Tuesday, August 23, 2005

what is the unchanging principle? by j. barrington bates

Elsewhere in his text, Chauvet asserts a definition of another component of the eucharistie liturgy, Scripture. he proposes an innovative definition of Scripture, saying it includes "not only the Scriptures themselves, but . . . everything pertaining to the understanding of revelation: basic catechetical instruction and the present-day propositions concerning the on-going formation of Christians, as well as the corpus of patristic, medieval, and contemporary theologies."21 He goes so far as to claim texts which the Bible retains have survived because of their use in the liturgy,22 thus rejecting the notion that liturgy survives primarily as a means of proclaiming that same Scripture. The norm, he says, "is thus not the Book alone, but the Book in the hand of the community. The Church thus represents the impossibility of sola scriptura."23 In other words, Chauvet posits that Scripture is much more than words, that it cannot be understood, received, or apprehended as a text alone, and that the congregation serves in an integral way as the context for proclamation-without which Scripture simply would not be Scripture. Working from a framework of identity, Chauvet holds that the combination of gathered assembly and received tradition serves to endow the printed word with its particular character as the Word of God.
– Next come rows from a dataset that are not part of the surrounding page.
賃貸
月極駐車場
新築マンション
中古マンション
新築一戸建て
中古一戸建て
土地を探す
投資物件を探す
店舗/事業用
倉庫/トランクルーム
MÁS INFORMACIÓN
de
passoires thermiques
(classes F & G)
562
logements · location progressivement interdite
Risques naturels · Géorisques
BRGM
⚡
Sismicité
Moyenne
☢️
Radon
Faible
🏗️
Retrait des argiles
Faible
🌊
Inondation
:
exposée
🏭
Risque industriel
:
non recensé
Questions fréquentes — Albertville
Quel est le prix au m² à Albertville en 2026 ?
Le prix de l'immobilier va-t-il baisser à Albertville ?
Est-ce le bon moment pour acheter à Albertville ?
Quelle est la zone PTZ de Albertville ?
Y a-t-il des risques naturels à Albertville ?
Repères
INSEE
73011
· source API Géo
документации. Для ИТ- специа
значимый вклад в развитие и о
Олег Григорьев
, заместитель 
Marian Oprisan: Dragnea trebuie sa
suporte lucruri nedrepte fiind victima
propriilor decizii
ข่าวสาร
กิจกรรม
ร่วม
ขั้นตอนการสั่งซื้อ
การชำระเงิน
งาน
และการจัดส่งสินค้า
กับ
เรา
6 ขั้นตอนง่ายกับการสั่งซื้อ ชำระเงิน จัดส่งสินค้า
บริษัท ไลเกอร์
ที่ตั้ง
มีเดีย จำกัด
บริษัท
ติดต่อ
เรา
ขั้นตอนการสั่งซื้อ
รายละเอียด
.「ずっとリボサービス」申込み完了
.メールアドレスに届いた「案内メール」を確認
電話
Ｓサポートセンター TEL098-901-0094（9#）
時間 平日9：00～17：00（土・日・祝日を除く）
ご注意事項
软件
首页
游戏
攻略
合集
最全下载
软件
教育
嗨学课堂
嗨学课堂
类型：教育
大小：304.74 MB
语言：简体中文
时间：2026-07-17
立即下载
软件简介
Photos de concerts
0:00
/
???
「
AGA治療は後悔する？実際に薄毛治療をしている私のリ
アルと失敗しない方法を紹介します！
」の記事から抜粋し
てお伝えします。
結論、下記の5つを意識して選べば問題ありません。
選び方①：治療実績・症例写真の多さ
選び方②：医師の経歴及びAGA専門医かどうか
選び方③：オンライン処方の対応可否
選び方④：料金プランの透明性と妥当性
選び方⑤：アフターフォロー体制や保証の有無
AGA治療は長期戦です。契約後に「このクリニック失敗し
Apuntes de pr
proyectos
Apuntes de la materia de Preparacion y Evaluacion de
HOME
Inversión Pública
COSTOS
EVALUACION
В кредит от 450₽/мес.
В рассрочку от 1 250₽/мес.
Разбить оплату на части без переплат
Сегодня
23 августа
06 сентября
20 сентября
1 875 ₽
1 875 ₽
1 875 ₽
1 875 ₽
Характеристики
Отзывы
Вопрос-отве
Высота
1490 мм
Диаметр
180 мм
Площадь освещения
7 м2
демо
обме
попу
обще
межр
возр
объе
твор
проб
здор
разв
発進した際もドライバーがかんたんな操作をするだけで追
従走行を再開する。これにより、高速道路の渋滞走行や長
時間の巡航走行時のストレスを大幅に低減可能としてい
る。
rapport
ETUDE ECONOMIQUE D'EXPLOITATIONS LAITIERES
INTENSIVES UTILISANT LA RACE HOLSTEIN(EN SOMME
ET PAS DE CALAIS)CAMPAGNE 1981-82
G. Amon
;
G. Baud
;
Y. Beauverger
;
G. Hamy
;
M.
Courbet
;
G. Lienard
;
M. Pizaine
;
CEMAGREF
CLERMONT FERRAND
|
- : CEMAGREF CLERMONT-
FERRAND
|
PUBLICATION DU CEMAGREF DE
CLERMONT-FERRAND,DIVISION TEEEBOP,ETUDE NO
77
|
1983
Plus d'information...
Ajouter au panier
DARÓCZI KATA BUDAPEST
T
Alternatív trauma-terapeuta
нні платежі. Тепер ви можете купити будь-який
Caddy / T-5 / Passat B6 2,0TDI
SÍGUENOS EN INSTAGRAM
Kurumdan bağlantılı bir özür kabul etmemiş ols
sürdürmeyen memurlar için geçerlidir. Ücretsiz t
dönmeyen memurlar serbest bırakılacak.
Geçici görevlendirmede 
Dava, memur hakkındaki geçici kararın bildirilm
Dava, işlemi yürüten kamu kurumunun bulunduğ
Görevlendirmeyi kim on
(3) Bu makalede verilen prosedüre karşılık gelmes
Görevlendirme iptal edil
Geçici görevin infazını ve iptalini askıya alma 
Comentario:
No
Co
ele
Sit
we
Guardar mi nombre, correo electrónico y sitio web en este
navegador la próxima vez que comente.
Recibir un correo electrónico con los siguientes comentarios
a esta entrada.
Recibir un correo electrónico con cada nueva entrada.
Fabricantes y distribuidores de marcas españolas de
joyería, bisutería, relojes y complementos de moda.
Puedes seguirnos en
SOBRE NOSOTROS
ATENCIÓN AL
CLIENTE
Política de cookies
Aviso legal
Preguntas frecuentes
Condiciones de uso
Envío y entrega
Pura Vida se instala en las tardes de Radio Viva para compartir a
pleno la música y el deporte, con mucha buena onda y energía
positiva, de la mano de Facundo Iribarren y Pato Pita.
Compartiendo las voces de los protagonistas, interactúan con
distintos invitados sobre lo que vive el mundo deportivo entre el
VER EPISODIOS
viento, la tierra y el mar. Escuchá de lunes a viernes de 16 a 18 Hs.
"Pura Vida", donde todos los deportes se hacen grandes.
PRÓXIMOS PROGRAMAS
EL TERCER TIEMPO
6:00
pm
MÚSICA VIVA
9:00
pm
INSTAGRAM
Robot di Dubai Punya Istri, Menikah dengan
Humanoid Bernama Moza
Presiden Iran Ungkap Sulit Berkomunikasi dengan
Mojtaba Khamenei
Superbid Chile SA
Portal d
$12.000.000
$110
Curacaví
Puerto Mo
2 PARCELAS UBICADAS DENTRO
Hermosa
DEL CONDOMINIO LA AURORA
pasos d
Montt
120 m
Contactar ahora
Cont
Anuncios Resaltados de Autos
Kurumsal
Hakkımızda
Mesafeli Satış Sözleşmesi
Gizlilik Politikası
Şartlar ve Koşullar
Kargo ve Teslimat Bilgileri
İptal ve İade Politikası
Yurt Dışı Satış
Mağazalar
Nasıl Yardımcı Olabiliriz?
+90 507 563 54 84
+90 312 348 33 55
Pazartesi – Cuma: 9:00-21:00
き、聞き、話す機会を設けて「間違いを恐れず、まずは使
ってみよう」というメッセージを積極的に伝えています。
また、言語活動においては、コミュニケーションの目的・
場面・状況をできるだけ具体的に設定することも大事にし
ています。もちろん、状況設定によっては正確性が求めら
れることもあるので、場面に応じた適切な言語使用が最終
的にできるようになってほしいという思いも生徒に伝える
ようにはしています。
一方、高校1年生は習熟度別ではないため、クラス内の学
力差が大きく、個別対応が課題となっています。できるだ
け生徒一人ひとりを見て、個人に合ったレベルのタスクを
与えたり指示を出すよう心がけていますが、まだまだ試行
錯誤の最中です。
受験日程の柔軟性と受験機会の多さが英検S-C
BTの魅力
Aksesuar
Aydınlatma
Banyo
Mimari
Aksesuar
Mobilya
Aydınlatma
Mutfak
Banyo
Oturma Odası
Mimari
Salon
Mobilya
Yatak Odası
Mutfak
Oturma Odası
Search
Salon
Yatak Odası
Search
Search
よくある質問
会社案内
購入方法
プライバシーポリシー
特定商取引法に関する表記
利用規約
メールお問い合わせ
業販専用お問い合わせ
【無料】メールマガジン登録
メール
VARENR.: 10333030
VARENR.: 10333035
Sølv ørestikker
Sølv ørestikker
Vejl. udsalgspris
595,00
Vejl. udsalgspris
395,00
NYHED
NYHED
Read the whole thing here. Sola Scriptura is certainly problematical. And I think many of Anglicanism's current woes have their roots in a Communion-wide exegetical deficiency which, in turn, has its roots in a Communion-wide ecclesiological deficiency. Not that our Church is deficient, nor that our exegetical praxis is (necessarily) deficient, but rather that our Church has deficiently defined both; and the one
because of the other.

Moreover, I have sometimes said that one thing the Anglican Communion lacks -- and it in turn is a manifestation of the unity we lack -- is a panAnglican Eucharistic rite: a rite that is authorized for use anywhere in the Communion. I would propose that such a rite be the 1662 BCP rite. It is, after all, the sort of Mother Rite, the Rite from which all of the myriad Anglican and quasi-Anglican rites sprang. But what do I know?